情と離れた感覚の中で合理的にのみ生きている人間の返答にしては意外に思え、その真意を探りたくなる。まばたきを忘れ食い入るように視線を固定していると イルミはさっと腕を組み、普段の調子で話出した。
「元の世界に帰れば日常に戻る。オレの生活の中に恋人は必要ないし、そういう意味では期間限定ではあったけどミユはオレにとって最初で最後の恋愛体験なワケだし忘れたりはしない」
「イルミ……」
「一生ね」
「……………」
愛を語るには口調も態度もさばさばしすぎている。でも、イルミ本人は自分の台詞にどれ程の意味を含むのか それに気付けていないのではないか、そんな気がした。
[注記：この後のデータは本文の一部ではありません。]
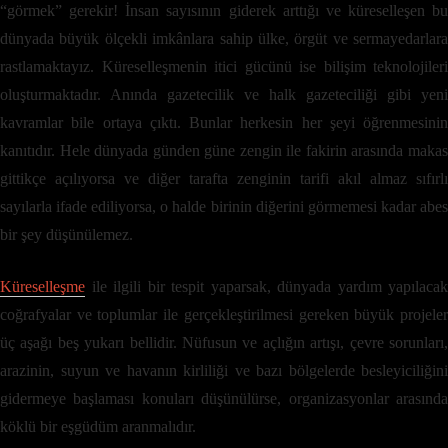
“görmek” gerekir! İnsan sayısının giderek arttığı ve küreselleşen bu
dünyada büyük ölçekli imkânlara sahip ülke, örgüt ve sermayedarlara
rastlamaktayız. Küreselleşmenin itici gücünü ise bilişim teknolojileri
oluşturmaktadır. Anında gazetecilik ve halk gazeteciliği gibi yeni
kavramlar bile ortaya çıktı. Bunlar herkesin her şeyi öğrenmesinin
kanıtıdır. Hele dünyada günden güne zengin ile fakirin arasında makas
gittikçe açılıyorsa ve diğer tarafta zenginin tarifi akıl almaz sıfırlı
sayılarla ifade ediliyorsa, o halde birinin diğerini görmemesi kadar abes
bir şey düşünülemez.
Küreselleşme
ile ilgili bir tespit yaparsak, dünyada yardım yapılacak
coğrafyalar ve toplumlar ile gerçekleştirilmesi gereken büyük projeler
üç aşağı beş yukarı bellidir. Nüfusun ve açlığın artışı, çevre sorunları,
arazinin, suyun ve havanın kirliliği ve bazı bölgelerde besleyiciliğini
gidermeye başlaması konuları düşünülürse, organizasyonlar arasında
köklü bir eşgüdüm aranmalıdır.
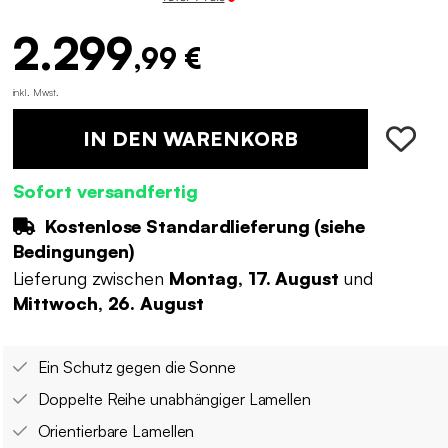
2.299
,99 €
inkl. Mwst.
IN DEN WARENKORB
Sofort versandfertig
Kostenlose Standardlieferung (
siehe
Bedingungen
)
Lieferung zwischen
Montag, 17. August
und
Mittwoch, 26. August
Ein Schutz gegen die Sonne
Doppelte Reihe unabhängiger Lamellen
Orientierbare Lamellen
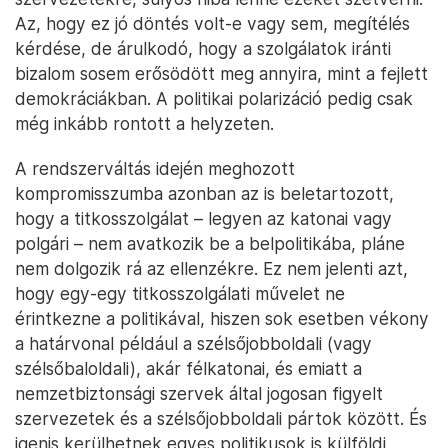
Az, hogy ez jó döntés volt-e vagy sem, megítélés
kérdése, de árulkodó, hogy a szolgálatok iránti
bizalom sosem erősödött meg annyira, mint a fejlett
demokráciákban. A politikai polarizáció pedig csak
még inkább rontott a helyzeten.
A rendszerváltás idején meghozott
kompromisszumba azonban az is beletartozott,
hogy a titkosszolgálat – legyen az katonai vagy
polgári – nem avatkozik be a belpolitikába, pláne
nem dolgozik rá az ellenzékre. Ez nem jelenti azt,
hogy egy-egy titkosszolgálati művelet ne
érintkezne a politikával, hiszen sok esetben vékony
a határvonal például a szélsőjobboldali (vagy
szélsőbaloldali), akár félkatonai, és emiatt a
nemzetbiztonsági szervek által jogosan figyelt
szervezetek és a szélsőjobboldali pártok között. És
igenis kerülhetnek egyes politikusok is külföldi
美結は視線を上げる。最近では慣れたイルミを見上げる角度を通り越す。思い切り真上を向けば玄関の丸いライトが視界に入ってくる。
「もーやだ…月曜の朝からメイクが崩れちゃいそう…………っ」
「化粧しててもしてなくてもそんなに変わらないよ」
「…………イルミ」
「なに?」
「最後に……ぎゅってして」
「いいよ。」
伸ばされた手が美結に近づく。掌がそっと首の後ろまで移動し、そのまま引き寄せられれば 頭がイルミの胸元に沈んだ。
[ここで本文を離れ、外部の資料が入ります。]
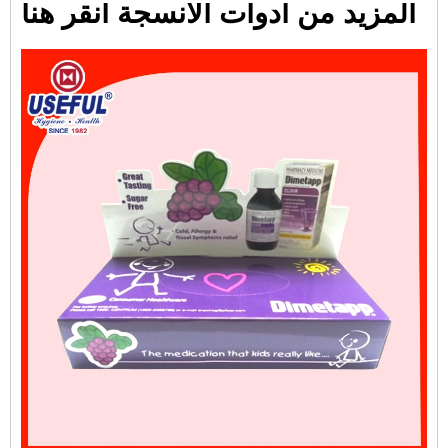
المزيد من أدوات الأنسجة انقر هنا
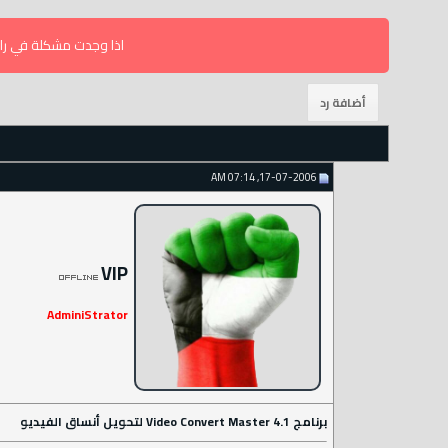
اذا وجدت مشكلة في راب
17-07-2006, 07:14 AM
VIP
AdminiStrator
برنامج Video Convert Master 4.1 لتحويل أنساق الفيديو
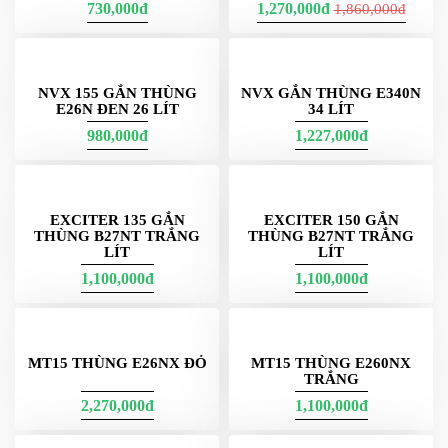
Freeship
HƯỚNG DẪN LẮP ĐẶT
THÙNG SAU XE NOUVO
THÙNG GIỮA EXCITER
LX
155
730,000đ
1,270,000đ
1,860,000đ
NVX GẮN THÙNG E340N
34 LÍT
NVX 155 GẮN THÙNG
E26N ĐEN 26 LÍT
980,000đ
1,227,000đ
従うようにそこに額をくっつける。イルミの指は美結の髪を撫でてくれる。
「……イルミっ」
ほろ苦い雰囲気に浸っていると イルミにきゅっと髪を握られる、イルミの胸元から 美結は下がる目元を上げた。
「まぁ ミユにとってオレはその他大勢の男の通過点の一人なんだろうけど」
「……そんな事ないっ」
「オレにとっては特別だって言ってるのに。嫌な女」
「……私にもイルミは特別だもん……っイルミみたいな人は他には絶対いないもん」
抱き着くように 再び顔をイルミに埋めれば、背中にイルミの腕が回る。大きな身体に包まれた。
こういう場合になんと言えば有終の美を飾れるのだろう、抱き締められる中 そんな事を考えてみるが上手な言葉はわからなかった。
結局は マニュアルめいた至極無難な言葉しか言えなかった。